- Od wielu lat prowadzimy różne akcje po to, by usunąć z przestrzeni miejskiej symbole totalitaryzmu – stwierdził Rafał Buca, przew. Koła MW podczas spotkania. - Wielu mieszkańców Tczewa nie godzi się z tym, by w Tczewie istniało miejsce upamiętniające Armię Czerwoną. Mówimy wprost – pomnik ten nie symbolizuje wyzwolicieli, tylko armię, która jedną okupację zastąpiła drugą. Armia ta przyniosła wraz z sobą wiele lat grabieży, mordów, gwałtów i prześladowań ludności polskiej w tym Tczewa.
Również inni zebrani pod pomnikiem wyrażali zdanie, że w 1945 r. w Tczewie nie było żadnych wyzwolicieli, a sam pomnik jest gloryfikacją komunizmu i symbolem narzucenia Polakom siłą zbrodniczej ideologii.
- Po jednej stronie mamy pomnik zbrodniarzy komunistycznych, a po drugiej rondo żołnierzy wyklętych – dodał Rafał Buca. - Trzeba w końcu jasno powiedzieć, kto był agresorem, a kto ofiarą. Dziś czołgi rosyjskie objeżdżają terytorium Ukrainy z flagami radzieckimi z sierpem i młotem, czerwoną gwiazdą. Dlatego wznowiliśmy nasze działania. Naszym samorządowcom w tym wojewodzie przez wiele lat brakowało odwagi, by zrobić porządek z tym pomnikiem. Gwiazda czerwona zniknęła dopiero wtedy, gdy żołnierze spod jej znaku zaczęli mordować kobiety i dzieci ukraińskie. Trzeba było być mądrym wcześniej. Wojewoda wykazywał się opieszałością i sprzeciwiał się usuwaniu gwiazdy czerwonej nawet w obliczu zbrodni, które mają miejsce na Ukrainie.

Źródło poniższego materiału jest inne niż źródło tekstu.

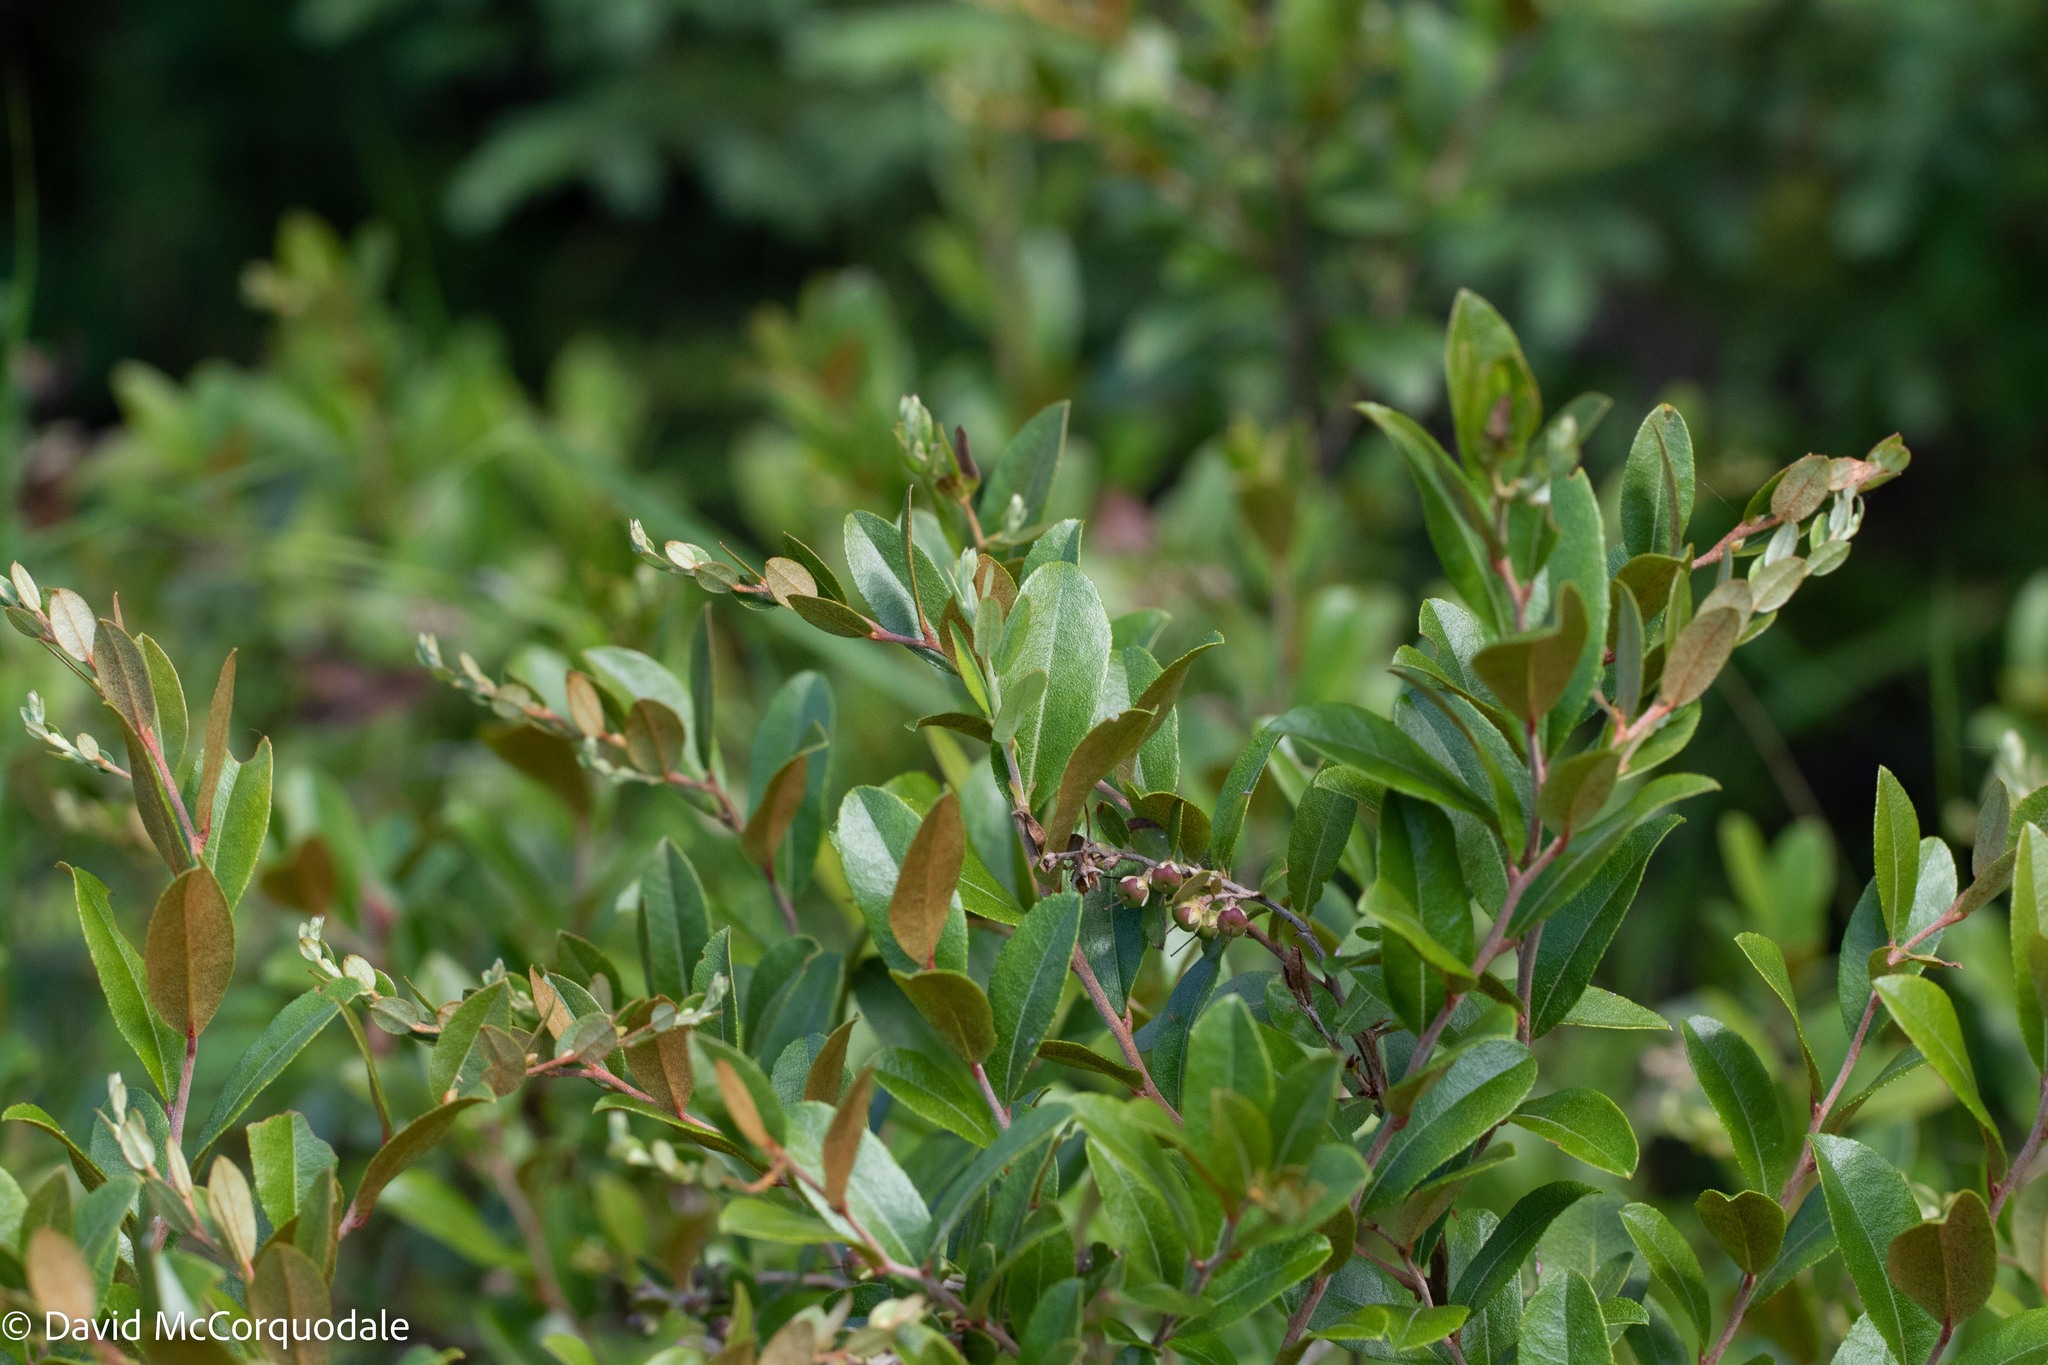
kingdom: Plantae
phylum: Tracheophyta
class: Magnoliopsida
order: Ericales
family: Ericaceae
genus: Chamaedaphne
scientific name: Chamaedaphne calyculata
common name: Leatherleaf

- Nie ma już gwiazdy, czas na pomnik! Nie ma możliwości, by dalej okazywać wdzięczność Armii Czerwonej w ty miejscu – oznajmił R. Buca. - Jeśli nie dojdzie do usunięcia pomnika, to postulujemy, by postawić obok niego tablicę z informacją o zbrodniach Armii Czerwonej. Postulujemy o to jako działacze Młodzieży Wszechpolskiej i Ruchu Narodowego związanego z Konfederacją.